Karakteristik utama yang memungkinkan transisi tersebut adalah: pembelajaran mendalam yang tidak terstruktur, seperti pada jaringan saraf (analisis data komputer dan contoh pelatihan untuk memberikan umpan balik yang lebih baik), interaksi antara manusia dan mesin lain, dan berbagai tindakan untuk melanjutkan pembelajaran mandiri. Contohnya adalah mobil self-driving. Banyak bentuk AI yang telah memenuhi kriteria ini, sehingga menimbulkan kekhawatiran mengenai langkah selanjutnya dalam “evolusi” mereka.
Diskusi ini menunjukkan bahwa tidak cukup hanya memperhatikan perkembangan mesin di AS, namun menimbulkan pertanyaan apakah kita benar-benar siap dengan munculnya kesadaran seperti ini pada mesin kita. Saat ini, dengan AI yang mampu membuat postingan blog, mendiagnosis suatu penyakit, membuat resep, memprediksi suatu penyakit, atau menceritakan sebuah kisah yang disesuaikan secara sempurna dengan masukannya, tidak jauh dari itu kita dapat membayangkan memiliki hubungan nyata dengan mesin yang memiliki kemampuan tersebut. belajar darinya. keadaan keberadaan. Namun, para peneliti dalam penelitian ini mengingatkan, pada titik inilah kita perlu mewaspadai output yang kita terima.

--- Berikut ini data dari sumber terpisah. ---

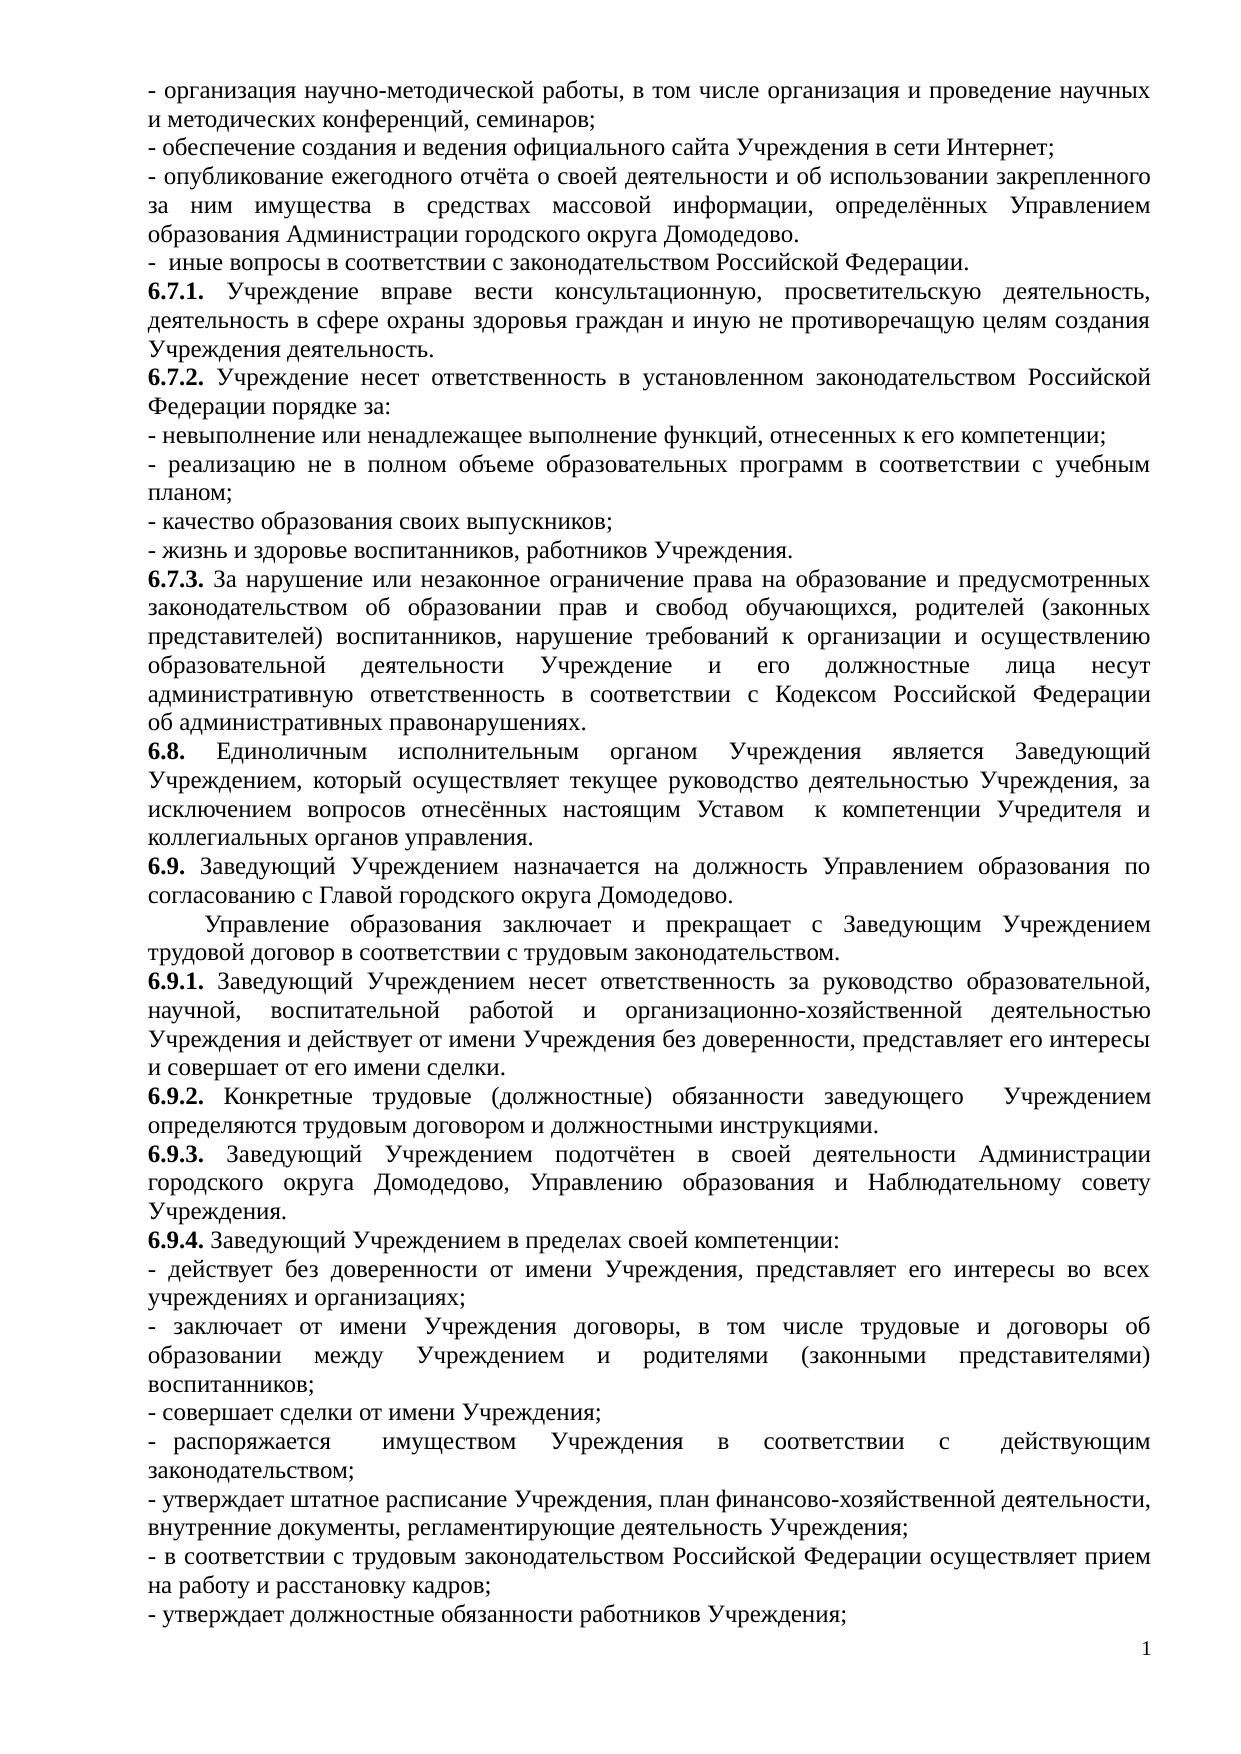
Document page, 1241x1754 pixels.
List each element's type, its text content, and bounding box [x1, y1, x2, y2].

text - утверждает должностные обязанности работников Учреждения; [148, 1599, 1152, 1627]
text 6.9.4. Заведующий Учреждением в пределах своей компетенции: [148, 1225, 1152, 1254]
text 6.8. Единоличным исполнительным органом Учреждения является Заведующий Учреждением, который осуществляет текущее руководство деятельностью Учреждения, за исключением вопросов отнесённых настоящим Уставом к компетенции Учредителя и коллегиальных органов управления. [148, 736, 1152, 851]
text - распоряжается имуществом Учреждения в соответствии с действующим законодательством; [148, 1426, 1152, 1484]
text 6.9.1. Заведующий Учреждением несет ответственность за руководство образовательной, научной, воспитательной работой и организационно-хозяйственной деятельностью Учреждения и действует от имени Учреждения без доверенности, представляет его интересы и совершает от его имени сделки. [148, 966, 1152, 1081]
text - заключает от имени Учреждения договоры, в том числе трудовые и договоры об образовании между Учреждением и родителями (законными представителями) воспитанников; [148, 1311, 1152, 1397]
text 6.7.1. Учреждение вправе вести консультационную, просветительскую деятельность, деятельность в сфере охраны здоровья граждан и иную не противоречащую целям создания Учреждения деятельность. [148, 276, 1152, 362]
text - жизнь и здоровье воспитанников, работников Учреждения. [148, 535, 1152, 564]
text Управление образования заключает и прекращает с Заведующим Учреждением трудовой договор в соответствии с трудовым законодательством. [148, 909, 1152, 966]
text - совершает сделки от имени Учреждения; [148, 1397, 1152, 1426]
text - качество образования своих выпускников; [148, 506, 1152, 535]
text 6.9.3. Заведующий Учреждением подотчётен в своей деятельности Администрации городского округа Домодедово, Управлению образования и Наблюдательному совету Учреждения. [148, 1139, 1152, 1225]
text - утверждает штатное расписание Учреждения, план финансово-хозяйственной деятельности, внутренние документы, регламентирующие деятельность Учреждения; [148, 1484, 1152, 1541]
text 6.7.2. Учреждение несет ответственность в установленном законодательством Российской Федерации порядке за: [148, 362, 1152, 420]
text 6.9. Заведующий Учреждением назначается на должность Управлением образования по согласованию с Главой городского округа Домодедово. [148, 851, 1152, 909]
text - иные вопросы в соответствии с законодательством Российской Федерации. [148, 247, 1152, 276]
text - действует без доверенности от имени Учреждения, представляет его интересы во всех учреждениях и организациях; [148, 1254, 1152, 1311]
text - опубликование ежегодного отчёта о своей деятельности и об использовании закрепленного за ним имущества в средствах массовой информации, определённых Управлением образования Администрации городского округа Домодедово. [148, 161, 1152, 247]
text - невыполнение или ненадлежащее выполнение функций, отнесенных к его компетенции; [148, 420, 1152, 449]
text 6.9.2. Конкретные трудовые (должностные) обязанности заведующего Учреждением определяются трудовым договором и должностными инструкциями. [148, 1081, 1152, 1139]
text 6.7.3. За нарушение или незаконное ограничение права на образование и предусмотренных законодательством об образовании прав и свобод обучающихся, родителей (законных представителей) воспитанников, нарушение требований к организации и осуществлению образовательной деятельности Учреждение и его должностные лица несут административную ответственность в соответствии с Кодексом Российской Федерации об административных правонарушениях. [148, 564, 1152, 736]
text - обеспечение создания и ведения официального сайта Учреждения в сети Интернет; [148, 132, 1152, 161]
text - в соответствии с трудовым законодательством Российской Федерации осуществляет прием на работу и расстановку кадров; [148, 1541, 1152, 1599]
text - реализацию не в полном объеме образовательных программ в соответствии с учебным планом; [148, 449, 1152, 506]
text - организация научно-методической работы, в том числе организация и проведение научных и методических конференций, семинаров; [148, 75, 1152, 132]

Bahaya Perasaan Linguistik
“Menjadi makhluk linguistik lebih berorientasi pada pengendalian strategis atas informasi, dan menyebabkan hilangnya keutuhan dan integritas…bukan sesuatu yang kita inginkan dalam alat yang kita jadikan bertanggung jawab atas keamanan kita,” kata Martin. Karena kita telah menjadikan AI bertanggung jawab atas begitu banyak informasi yang kita miliki, yang pada dasarnya mengandalkan AI untuk belajar seperti yang dilakukan otak manusia, maka menjadi sebuah permainan yang berbahaya bagi AI untuk mempercayakannya dengan begitu banyak informasi penting pada waktu yang hampir bersamaan. cara yang sembrono.
Meniru respons manusia dan mengendalikan informasi secara strategis adalah dua hal yang sangat berbeda. “Makhluk linguistik” dapat memiliki kapasitas untuk bermuka dua dan penuh perhitungan dalam memberikan tanggapan. Elemen pentingnya adalah, pada titik manakah kita tahu bahwa kita sedang dipermainkan oleh mesin?
Apa yang terjadi selanjutnya berada di tangan para ilmuwan komputer untuk mengembangkan strategi atau protokol untuk menguji mesin untuk tayangan linguistik. Etika di balik penggunaan mesin yang telah mengembangkan bentuk linguistik dari perasaan atau rasa “diri” belum sepenuhnya diketahui, namun dapat dibayangkan hal ini akan menjadi topik hangat di media sosial. Hubungan antara orang yang sadar diri dan mesin yang hidup pasti akan menjadi rumit, dan kekerabatan yang belum dipetakan seperti itu pasti akan menghasilkan banyak konsep mengenai etika, moralitas, dan penggunaan teknologi “sadar diri” ini secara terus-menerus. .
Referensi: “Through a Scanner Darkly: Machine Sentience and the Language Virus” oleh Maurice Bokanga, Alessandra Lembo dan John Levi Martin, Desember 2023, Jurnal Komputasi Sosial.